The ball's guest speaker was Command Sgt. Maj. Rodney D. Harris, U.S. Army Cyber Command. Fredenburgh said that while Harris has held every position of responsibility as an infantryman for the U.S. Army, he was the perfect person to speak to Signaleers at the ball, because Harris understood the importance of being able to communicate with his Soldiers while being on the battlefield.
"Thank you for inviting me here tonight," Harris said. "I've got to tell you. As I look around and I look at myself, I wish had something orange to wear tonight." Harris laughed and so did the signal crowd.
Harris added, "The U.S. Army Signal Corps. You are the people that develop, build, operate and help defend this domain, and I am not 100 percent certain that everybody in this corps truly realizes just how important that is to our national security and our national defense."
Harris went on to explain how the networks are now becoming more than just platforms to enable mission command and communications.

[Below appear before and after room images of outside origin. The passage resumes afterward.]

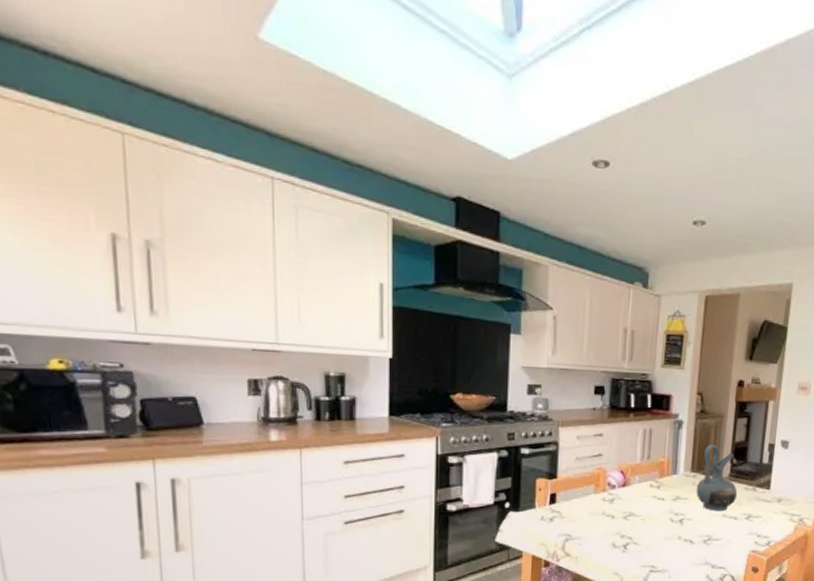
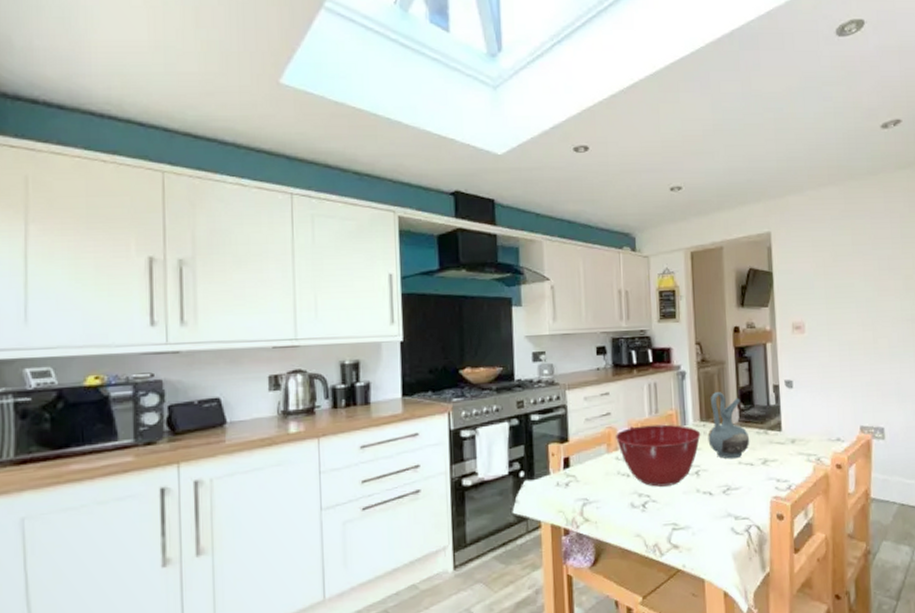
mixing bowl: none [605,470,690,531] -> present [616,424,701,487]

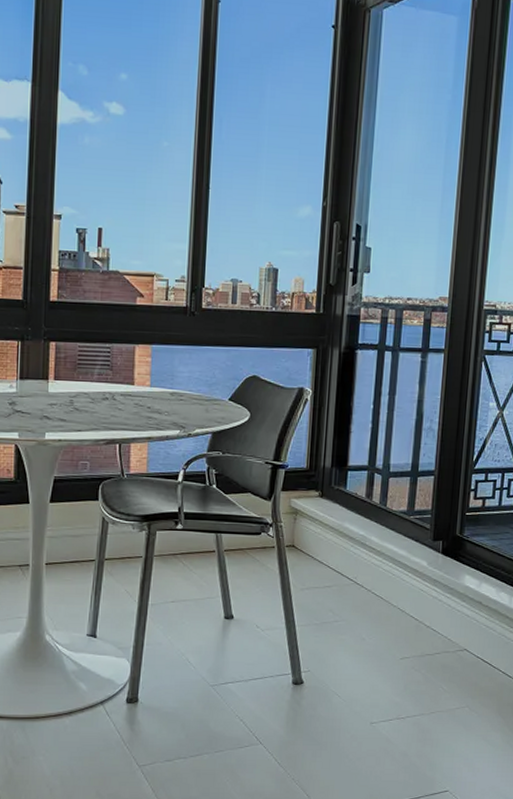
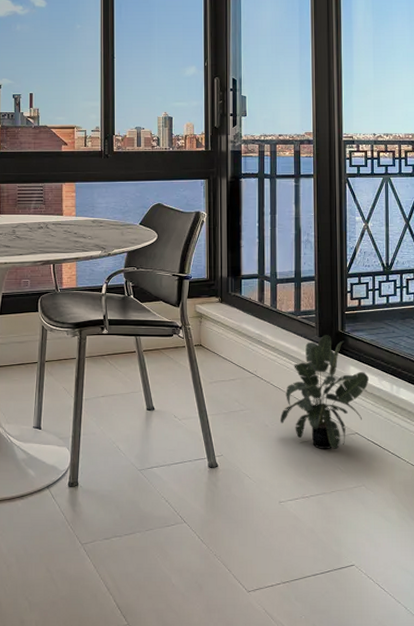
potted plant: none [379,539,486,667] -> present [280,335,370,450]

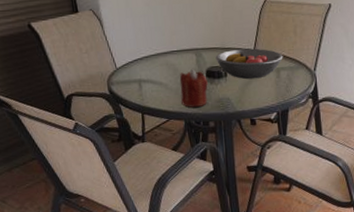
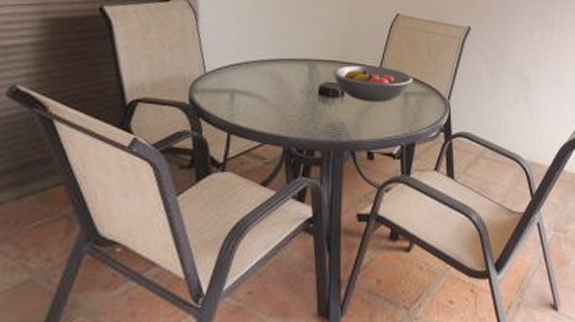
candle: present [179,69,208,108] -> none [282,83,319,130]

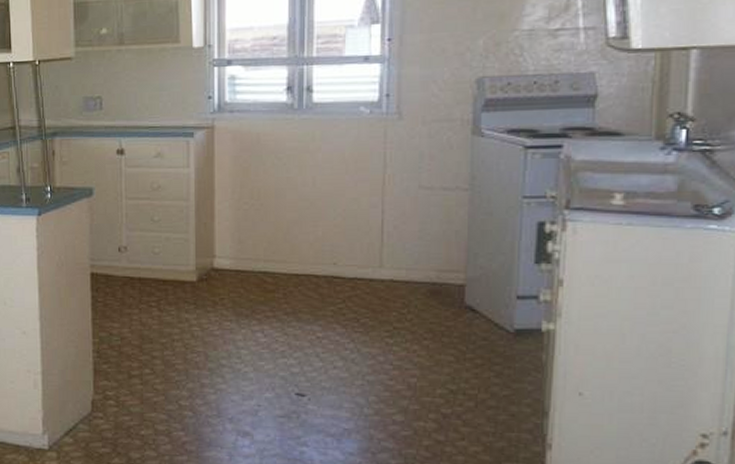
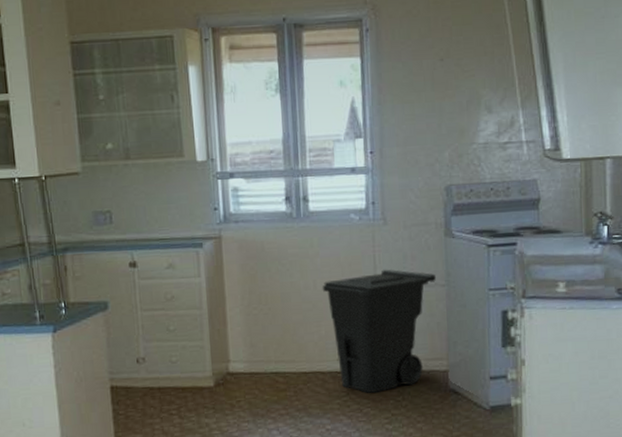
trash can: none [322,168,457,303] -> present [322,269,436,394]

Harris said the battles are no longer just in the skies and battlefields, but are starting to take place in cyberspace. "At the heart of all of this cyberspace talk, is our Army Signal Corps," Harris said. "You are critically important to national security, especially when it comes to the nation's security in cyberspace."
Harris also expressed just how grateful he has been for the Signaleers in the U.S. Army. "If you talk to people around the Army today, they'll tell you it's rare to see someone like me, as an infantryman, so committed to a corps in which I have had no contact with other than understanding who it is that gave me the ability to communicate from one Bradley to the other and one squad to another on the battlefield," said Harris.
"In the old days, we used to talk about the Signal Corps and Signaleers," Harris explained, "and we used to say 'we can talk about you, but we can't talk without you.' But, that's no longer just the case, because today, we can talk about you, but we can't fight without you."
"It's no secret that I have the most enormous amount of respect for our signal corps and the amount of pride you all take in your jobs," Harris said. "I thank you and I look forward to monitoring your continued success." Harris left the podium with a standing ovation from the Signal Corps.
The ball concluded with group photos of all of 1st Signal Brigade's leaders and special staff, handshakes, well wishes and thoughts towards next year's signal ball.